Without hesitation, I threw myself over the edge. I tumbled down the slope, the thorns tearing at my grey uniform and slicing into my arms and legs. I bit my tongue to keep from screaming as I slammed into the muddy bottom, rolling into a small crevice beneath a fallen log.
I lay there for hours, shivering in the mud, listening to them prowl above. They cursed my name, kicking rocks down the slope, but the dense thorns masked my scent just enough. I curled into a ball, my hands still protectively clutching my abdomen, tears mixing with the dirt on my face.
***
By the time I limped back to the Pack House, the sun was rising, casting long, accusing shadows across the lawn. My uniform was in tatters, covered in mud and dried blood. My ankle throbbed with every step, and the rogue scent clung to my skin like a disease.

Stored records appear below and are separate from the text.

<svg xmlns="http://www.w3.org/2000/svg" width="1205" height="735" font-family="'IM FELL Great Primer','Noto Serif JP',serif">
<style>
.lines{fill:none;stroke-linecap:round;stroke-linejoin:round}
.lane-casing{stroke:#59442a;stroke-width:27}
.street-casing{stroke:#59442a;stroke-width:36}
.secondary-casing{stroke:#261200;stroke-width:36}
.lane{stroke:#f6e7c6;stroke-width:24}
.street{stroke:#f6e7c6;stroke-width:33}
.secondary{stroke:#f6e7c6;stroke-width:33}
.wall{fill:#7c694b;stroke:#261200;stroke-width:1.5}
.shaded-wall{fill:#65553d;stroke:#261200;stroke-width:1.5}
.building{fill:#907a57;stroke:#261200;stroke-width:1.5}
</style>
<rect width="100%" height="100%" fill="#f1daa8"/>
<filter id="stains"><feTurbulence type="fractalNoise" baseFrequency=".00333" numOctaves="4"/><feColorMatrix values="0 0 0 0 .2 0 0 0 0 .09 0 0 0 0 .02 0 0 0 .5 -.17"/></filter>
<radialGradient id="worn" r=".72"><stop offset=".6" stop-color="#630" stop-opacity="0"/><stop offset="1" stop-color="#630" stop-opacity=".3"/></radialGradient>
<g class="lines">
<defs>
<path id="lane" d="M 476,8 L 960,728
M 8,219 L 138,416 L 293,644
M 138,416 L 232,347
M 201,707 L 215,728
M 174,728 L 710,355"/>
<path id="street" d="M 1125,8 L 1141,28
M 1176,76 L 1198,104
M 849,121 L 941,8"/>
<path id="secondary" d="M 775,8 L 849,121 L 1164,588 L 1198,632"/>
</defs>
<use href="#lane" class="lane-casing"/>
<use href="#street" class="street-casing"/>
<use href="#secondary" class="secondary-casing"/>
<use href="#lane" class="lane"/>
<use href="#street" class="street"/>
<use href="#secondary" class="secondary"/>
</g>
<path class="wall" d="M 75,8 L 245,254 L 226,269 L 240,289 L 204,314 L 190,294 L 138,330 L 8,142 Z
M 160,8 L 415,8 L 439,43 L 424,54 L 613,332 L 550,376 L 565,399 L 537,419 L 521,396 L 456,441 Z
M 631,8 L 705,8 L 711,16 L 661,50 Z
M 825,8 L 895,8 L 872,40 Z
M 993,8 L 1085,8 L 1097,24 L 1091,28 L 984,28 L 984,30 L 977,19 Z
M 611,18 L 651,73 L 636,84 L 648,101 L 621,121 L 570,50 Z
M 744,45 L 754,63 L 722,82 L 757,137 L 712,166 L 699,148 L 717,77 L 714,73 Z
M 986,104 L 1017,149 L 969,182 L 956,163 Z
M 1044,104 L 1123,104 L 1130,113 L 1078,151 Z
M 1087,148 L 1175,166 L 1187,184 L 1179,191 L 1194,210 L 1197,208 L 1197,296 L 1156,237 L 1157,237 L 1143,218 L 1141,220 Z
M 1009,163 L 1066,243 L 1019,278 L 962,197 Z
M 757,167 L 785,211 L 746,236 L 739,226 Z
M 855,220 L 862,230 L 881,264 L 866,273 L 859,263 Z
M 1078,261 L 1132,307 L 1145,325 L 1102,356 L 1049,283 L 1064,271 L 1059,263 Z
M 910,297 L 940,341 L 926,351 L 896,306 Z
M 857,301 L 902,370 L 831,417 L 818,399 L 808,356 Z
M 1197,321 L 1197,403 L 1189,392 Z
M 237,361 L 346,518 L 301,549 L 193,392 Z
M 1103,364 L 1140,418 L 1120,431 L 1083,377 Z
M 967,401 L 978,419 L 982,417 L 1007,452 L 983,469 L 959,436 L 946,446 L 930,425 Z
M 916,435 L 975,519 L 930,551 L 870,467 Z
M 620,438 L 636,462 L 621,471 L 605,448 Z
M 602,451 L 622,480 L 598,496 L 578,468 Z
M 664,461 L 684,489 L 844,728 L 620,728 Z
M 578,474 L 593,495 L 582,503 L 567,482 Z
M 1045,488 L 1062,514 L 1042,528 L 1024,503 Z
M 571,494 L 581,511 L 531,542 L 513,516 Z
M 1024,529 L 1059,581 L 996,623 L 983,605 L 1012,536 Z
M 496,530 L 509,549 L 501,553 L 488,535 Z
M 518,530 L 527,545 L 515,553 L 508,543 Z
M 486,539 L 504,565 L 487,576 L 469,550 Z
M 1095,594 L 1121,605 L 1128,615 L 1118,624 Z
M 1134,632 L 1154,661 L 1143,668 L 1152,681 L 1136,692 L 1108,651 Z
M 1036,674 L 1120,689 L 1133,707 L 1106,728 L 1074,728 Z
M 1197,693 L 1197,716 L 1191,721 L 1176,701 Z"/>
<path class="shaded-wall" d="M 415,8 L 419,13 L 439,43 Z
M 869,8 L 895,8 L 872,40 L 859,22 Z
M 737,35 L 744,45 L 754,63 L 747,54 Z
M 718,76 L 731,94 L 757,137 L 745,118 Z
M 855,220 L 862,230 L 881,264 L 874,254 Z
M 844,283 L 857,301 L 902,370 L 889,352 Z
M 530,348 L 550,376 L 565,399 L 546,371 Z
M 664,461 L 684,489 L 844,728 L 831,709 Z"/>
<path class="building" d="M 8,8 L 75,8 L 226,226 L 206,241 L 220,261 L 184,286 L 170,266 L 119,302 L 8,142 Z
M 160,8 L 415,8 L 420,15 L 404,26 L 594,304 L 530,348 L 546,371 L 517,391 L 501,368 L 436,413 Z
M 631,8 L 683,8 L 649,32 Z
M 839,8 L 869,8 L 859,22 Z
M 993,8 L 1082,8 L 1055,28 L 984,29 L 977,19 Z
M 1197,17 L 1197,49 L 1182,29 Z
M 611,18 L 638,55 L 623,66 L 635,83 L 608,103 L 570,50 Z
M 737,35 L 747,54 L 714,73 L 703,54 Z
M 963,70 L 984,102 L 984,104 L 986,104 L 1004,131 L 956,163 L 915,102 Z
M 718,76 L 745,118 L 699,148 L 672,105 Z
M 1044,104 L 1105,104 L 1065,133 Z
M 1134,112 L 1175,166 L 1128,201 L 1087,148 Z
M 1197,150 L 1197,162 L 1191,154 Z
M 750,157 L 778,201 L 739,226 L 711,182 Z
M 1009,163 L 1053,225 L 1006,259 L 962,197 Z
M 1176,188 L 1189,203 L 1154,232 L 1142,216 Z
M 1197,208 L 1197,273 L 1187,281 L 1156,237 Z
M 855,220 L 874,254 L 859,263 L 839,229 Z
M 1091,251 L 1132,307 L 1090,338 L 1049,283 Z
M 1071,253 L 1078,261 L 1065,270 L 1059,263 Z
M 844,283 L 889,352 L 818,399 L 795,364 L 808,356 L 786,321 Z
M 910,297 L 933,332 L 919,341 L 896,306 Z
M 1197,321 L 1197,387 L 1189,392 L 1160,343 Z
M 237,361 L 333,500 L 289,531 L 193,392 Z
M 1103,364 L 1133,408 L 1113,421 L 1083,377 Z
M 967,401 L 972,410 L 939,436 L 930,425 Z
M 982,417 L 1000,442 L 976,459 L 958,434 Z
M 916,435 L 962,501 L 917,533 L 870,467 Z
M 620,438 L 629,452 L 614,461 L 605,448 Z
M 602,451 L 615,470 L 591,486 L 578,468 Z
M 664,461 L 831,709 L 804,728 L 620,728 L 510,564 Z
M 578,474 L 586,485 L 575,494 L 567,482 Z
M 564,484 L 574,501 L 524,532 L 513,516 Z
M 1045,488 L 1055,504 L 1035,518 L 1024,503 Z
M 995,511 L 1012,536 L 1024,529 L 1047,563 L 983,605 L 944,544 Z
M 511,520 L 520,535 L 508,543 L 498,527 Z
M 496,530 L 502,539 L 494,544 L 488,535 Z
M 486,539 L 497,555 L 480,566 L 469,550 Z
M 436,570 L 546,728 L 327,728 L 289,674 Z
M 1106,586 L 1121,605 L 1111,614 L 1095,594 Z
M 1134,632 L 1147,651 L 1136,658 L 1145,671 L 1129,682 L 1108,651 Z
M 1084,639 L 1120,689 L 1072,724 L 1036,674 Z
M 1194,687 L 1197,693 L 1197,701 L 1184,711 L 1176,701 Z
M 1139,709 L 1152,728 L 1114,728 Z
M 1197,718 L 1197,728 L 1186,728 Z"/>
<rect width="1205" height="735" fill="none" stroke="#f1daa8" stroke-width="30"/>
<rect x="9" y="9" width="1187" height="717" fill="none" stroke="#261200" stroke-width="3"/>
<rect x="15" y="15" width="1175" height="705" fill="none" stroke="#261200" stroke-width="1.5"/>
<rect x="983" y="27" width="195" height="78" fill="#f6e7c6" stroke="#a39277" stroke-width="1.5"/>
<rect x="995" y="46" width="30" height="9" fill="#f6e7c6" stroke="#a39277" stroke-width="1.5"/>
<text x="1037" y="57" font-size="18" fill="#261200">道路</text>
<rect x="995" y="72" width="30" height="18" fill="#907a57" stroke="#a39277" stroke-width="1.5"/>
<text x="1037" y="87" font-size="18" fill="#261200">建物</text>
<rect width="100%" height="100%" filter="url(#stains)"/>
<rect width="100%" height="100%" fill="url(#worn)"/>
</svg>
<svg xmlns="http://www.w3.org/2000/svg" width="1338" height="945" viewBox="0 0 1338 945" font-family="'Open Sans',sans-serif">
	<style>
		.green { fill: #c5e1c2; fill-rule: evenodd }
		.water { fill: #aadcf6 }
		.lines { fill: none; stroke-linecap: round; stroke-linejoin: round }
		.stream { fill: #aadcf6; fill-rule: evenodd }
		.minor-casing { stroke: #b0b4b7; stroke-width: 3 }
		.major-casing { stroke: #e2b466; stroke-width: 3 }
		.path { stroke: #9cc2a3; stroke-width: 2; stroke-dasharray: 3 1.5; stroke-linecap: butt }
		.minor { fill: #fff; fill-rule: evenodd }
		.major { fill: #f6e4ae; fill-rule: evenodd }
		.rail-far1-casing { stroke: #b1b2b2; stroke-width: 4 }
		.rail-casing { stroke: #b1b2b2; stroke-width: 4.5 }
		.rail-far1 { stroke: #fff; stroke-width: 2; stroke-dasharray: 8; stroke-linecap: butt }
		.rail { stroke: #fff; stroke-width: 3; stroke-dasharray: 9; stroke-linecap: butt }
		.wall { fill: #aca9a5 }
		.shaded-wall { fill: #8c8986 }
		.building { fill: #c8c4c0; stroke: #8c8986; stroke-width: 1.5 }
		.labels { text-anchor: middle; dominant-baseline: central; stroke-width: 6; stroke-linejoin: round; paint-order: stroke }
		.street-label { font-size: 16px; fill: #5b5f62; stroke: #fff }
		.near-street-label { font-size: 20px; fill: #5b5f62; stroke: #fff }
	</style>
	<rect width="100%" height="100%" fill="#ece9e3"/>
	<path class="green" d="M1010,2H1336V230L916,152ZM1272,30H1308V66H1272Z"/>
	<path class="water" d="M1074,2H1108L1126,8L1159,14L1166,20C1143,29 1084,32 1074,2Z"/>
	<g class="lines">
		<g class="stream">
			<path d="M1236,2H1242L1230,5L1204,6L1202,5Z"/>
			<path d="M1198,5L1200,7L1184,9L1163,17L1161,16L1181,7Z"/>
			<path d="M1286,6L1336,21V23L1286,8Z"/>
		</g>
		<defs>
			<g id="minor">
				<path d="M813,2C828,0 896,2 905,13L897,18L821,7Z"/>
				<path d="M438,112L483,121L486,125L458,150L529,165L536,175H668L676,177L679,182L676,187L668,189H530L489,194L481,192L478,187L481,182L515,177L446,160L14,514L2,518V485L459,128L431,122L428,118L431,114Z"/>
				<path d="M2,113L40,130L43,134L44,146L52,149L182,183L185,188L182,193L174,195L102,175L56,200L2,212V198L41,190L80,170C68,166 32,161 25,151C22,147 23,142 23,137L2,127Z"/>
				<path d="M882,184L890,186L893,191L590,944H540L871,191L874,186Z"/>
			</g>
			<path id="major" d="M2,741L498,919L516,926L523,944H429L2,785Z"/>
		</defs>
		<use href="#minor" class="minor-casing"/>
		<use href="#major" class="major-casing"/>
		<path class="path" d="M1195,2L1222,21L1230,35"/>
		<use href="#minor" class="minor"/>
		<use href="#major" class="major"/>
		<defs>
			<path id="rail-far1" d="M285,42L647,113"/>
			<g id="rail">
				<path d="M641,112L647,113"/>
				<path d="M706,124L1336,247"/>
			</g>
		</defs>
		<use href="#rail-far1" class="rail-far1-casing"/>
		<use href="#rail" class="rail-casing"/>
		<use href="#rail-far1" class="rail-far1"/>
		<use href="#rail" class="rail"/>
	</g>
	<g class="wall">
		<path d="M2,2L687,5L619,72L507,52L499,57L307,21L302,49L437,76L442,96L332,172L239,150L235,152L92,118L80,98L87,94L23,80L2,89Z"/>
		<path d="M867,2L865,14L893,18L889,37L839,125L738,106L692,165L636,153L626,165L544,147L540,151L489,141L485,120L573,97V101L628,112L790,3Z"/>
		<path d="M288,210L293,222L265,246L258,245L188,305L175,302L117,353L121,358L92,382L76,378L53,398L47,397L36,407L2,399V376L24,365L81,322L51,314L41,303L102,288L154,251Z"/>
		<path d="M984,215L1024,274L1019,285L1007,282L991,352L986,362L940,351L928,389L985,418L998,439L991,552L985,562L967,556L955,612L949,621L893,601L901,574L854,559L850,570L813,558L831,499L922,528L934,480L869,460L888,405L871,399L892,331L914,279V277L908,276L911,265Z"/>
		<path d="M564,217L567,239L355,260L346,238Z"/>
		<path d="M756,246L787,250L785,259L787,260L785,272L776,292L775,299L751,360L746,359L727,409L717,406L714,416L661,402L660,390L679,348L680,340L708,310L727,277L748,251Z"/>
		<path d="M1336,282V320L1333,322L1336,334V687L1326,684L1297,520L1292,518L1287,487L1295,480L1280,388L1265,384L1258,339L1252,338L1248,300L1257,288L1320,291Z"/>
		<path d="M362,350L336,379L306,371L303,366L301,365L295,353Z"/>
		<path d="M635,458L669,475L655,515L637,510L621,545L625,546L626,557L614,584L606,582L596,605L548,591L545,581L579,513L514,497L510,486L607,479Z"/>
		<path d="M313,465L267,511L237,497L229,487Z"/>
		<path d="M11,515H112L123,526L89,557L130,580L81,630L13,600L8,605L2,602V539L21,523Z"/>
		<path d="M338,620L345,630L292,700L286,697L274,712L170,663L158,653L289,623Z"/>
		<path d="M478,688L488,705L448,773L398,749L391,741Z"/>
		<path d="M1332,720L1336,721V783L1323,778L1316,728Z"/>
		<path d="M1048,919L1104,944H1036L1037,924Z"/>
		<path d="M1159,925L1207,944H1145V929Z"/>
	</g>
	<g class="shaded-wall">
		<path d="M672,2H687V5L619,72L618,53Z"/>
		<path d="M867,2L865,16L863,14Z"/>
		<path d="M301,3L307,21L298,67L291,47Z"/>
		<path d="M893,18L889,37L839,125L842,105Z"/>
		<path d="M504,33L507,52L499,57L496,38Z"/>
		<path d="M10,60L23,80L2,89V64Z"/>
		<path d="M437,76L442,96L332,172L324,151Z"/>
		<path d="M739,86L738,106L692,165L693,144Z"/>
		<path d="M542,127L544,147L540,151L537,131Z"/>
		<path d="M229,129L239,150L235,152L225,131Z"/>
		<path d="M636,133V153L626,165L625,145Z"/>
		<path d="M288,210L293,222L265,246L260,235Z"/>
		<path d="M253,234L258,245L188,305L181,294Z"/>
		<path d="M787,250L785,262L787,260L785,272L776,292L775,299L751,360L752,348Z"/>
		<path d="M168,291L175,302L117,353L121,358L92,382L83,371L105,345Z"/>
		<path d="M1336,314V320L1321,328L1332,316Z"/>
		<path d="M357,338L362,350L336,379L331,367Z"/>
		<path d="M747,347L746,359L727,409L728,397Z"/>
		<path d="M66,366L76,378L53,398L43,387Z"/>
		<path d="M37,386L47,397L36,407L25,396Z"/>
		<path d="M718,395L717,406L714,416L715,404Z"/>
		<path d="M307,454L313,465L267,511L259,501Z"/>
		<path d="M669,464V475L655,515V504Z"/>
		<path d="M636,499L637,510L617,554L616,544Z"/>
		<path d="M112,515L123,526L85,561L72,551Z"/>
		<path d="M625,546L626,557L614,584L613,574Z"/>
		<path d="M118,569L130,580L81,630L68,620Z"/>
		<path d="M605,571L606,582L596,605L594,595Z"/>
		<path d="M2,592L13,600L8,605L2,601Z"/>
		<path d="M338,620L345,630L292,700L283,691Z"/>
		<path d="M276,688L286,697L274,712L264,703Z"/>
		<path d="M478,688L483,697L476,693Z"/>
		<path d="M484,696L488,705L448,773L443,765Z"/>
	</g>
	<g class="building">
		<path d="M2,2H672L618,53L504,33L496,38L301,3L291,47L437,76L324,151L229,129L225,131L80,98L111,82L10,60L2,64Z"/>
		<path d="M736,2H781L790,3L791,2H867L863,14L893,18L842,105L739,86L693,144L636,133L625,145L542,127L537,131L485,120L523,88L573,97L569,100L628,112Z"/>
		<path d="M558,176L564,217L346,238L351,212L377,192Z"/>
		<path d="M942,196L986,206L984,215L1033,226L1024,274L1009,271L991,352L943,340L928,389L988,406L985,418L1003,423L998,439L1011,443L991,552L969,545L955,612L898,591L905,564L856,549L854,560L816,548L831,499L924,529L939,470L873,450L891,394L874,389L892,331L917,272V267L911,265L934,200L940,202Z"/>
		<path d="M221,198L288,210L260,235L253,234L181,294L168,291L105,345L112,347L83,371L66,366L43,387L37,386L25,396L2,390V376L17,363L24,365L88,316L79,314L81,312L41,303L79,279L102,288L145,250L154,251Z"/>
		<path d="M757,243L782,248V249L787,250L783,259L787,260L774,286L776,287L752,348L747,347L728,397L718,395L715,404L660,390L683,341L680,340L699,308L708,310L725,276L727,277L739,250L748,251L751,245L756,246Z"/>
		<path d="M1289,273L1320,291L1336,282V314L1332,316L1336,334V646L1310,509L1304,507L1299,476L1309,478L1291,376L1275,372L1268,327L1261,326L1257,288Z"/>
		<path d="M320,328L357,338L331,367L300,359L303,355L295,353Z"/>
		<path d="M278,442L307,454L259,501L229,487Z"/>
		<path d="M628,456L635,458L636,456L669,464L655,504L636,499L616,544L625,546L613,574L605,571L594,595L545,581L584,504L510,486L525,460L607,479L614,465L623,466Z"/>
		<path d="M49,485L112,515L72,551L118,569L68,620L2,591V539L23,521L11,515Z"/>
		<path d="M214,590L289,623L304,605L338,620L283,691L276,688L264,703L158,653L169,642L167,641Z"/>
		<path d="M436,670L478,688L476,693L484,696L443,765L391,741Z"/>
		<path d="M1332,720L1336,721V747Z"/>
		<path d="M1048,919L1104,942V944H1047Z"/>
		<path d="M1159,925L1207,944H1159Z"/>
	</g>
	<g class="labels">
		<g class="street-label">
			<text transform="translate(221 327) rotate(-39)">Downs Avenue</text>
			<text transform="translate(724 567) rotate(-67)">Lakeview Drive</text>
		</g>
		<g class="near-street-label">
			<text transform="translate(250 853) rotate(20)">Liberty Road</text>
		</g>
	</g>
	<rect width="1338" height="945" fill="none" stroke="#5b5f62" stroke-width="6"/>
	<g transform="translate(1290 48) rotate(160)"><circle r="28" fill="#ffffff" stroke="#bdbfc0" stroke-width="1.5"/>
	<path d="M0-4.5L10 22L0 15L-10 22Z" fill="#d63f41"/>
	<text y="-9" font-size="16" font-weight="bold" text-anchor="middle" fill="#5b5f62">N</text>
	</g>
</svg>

I just wanted a hot shower. I wanted to feel safe.
But as I pushed open the heavy front doors, I realized safety was a memory.
Wyatt and Nina were standing in the grand foyer. Nina was crying—fake, theatrical sobs—while Wyatt paced like a caged tiger, his aura radiating a terrifying heat.
"There she is!" Nina shrieked, pointing a manicured finger at me. "I told you, Wyatt! I told you she was sneaking out!"
Wyatt stopped pacing. He turned slowly, his eyes locking onto me. For a second, I saw relief flash in his amber gaze, but it was instantly incinerated by rage as he inhaled deeply.
He didn't smell the blood. He didn't smell the fear. He smelled *them*.
"Rogues," he growled, the word vibrating through the floorboards. He stalked toward me, his nostrils flaring. "You smell like male rogues."
"Wyatt, please," I rasped, my throat raw. "It was a trap. They ambushed me. I barely escaped..."
"A trap?" Nina scoffed, stepping up beside him. "Don't lie, Arabella. You didn't want to deliver the supplies. You wanted to meet your lovers at the border. I saw you leave with a smile on your face!"
"No!" I cried, looking desperately at Wyatt. "She sent me there! She said there were no cars! Wyatt, look at me! I'm bleeding!"
Wyatt grabbed my chin, forcing my head up. His grip was bruising. He leaned in, sniffing my neck where the rogue's scent was strongest. His face twisted in disgust, his jealousy flaring hot and irrational. He didn't see a victim; he saw property that had been touched by another.
"You reek of them," he spat, shoving me away so hard I stumbled and fell to the floor. "I thought you were just a traitor's daughter, Arabella. I didn't know you were a whore."
"I'm not!" I sobbed, clutching my stomach as pain cramped through me. "I would never—"
"Get her out of my sight," Wyatt roared, turning his back on me. "Lock her in her room. If she tries to leave to meet her mongrels again, break her legs."